フランスはカレー在住のルシアン&ジャクリーヌ・パリソー夫妻には、ダウン症の息子がいる。彼の名はマニュエル。30歳の誕生日を目前に控えた11月3日、父ルシアンはFacebookの25人の友達に向けて、「息子のマニュエルは22日に30歳になります。息子はポストカードをもらうのが大好きです。あなたの時間をほんの少し分けてもらって、彼のためにカードを送ってもらえないでしょうか。住所はこちらです」と書き込みをした。

このポストは瞬く間にシェアされ、その数は12万回以上にも及んだ。そして、誕生日が近づくにつれ、続々とバースデーカードが届きはじめた。

「なぜあのちょっとした呼びかけがみなさんの心を動かしたのかわかりませんが、こんなにカードを送ってもらえるなんて、想像もしていませんでした。本当に心が温まります」とルシアンはFacebookを通じて感謝を表したが、誕生日当日にはさらに驚くことが起きた。

その日はいつもの郵便配達員ではなく、1台のトラックがパリソー家に到着。荷台をあけると多数のコンテナが積まれており、それがすべてバースデーカードでいっぱいになっていたのだ。その後も世界中からカードは届き続け、その枚数はなんと4万2千通にも上ったという。

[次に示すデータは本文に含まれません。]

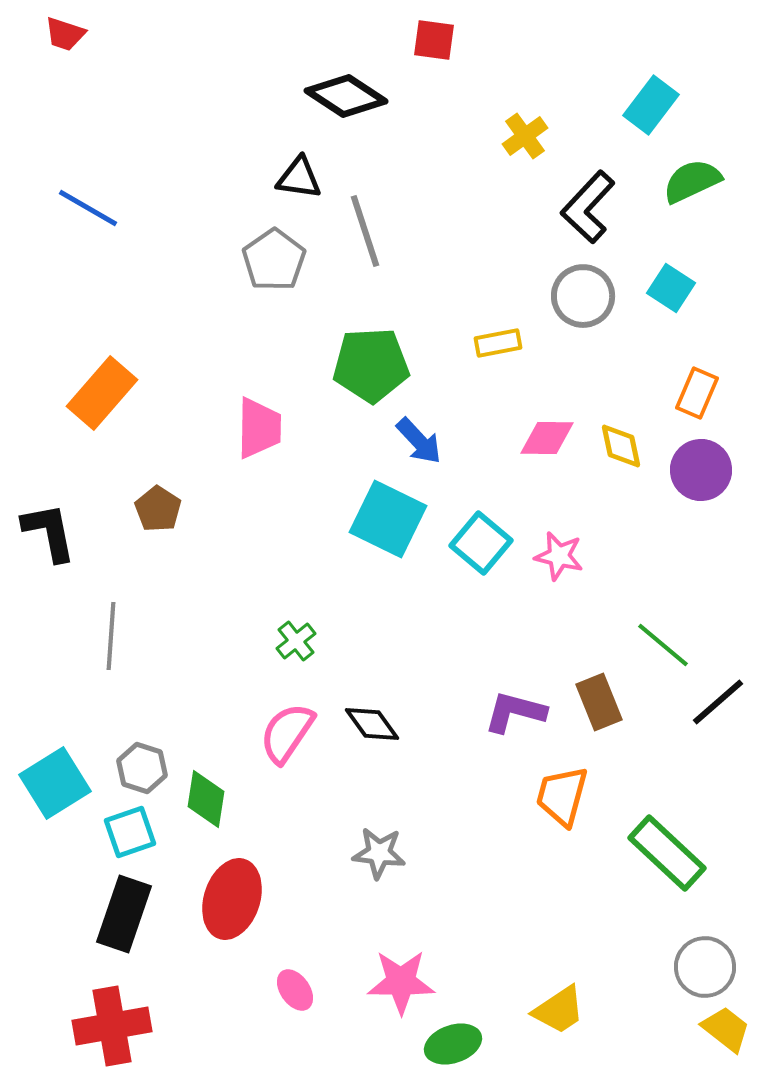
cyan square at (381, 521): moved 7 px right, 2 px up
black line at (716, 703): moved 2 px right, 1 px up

中にはカップケーキやマニュエルの写真を入れた小物、子どもが描いたお祝いの絵などもあったとか。「すべてが愛と優しさであふれています」とルシアンは感激しきり。マニュエルも心から喜び、お気に入りを選ぶことなんてできない、と嬉しい悲鳴を上げているという。

TODAY紙の取材に応えたルシアンは、息子が自身に向けられる差別の目にずっと耐えてきたことを明かしている。

「マニュが10代になったとき、他の人との“違い”にとても苦しんでいました。でも、今回のこの素晴らしい体験で、彼は幸せをもらいました。世界中の人が、彼を“同じ”に扱ってくれた。本当に素敵なことです」。

SNSの持つ力を思い知らされるエピソードだった。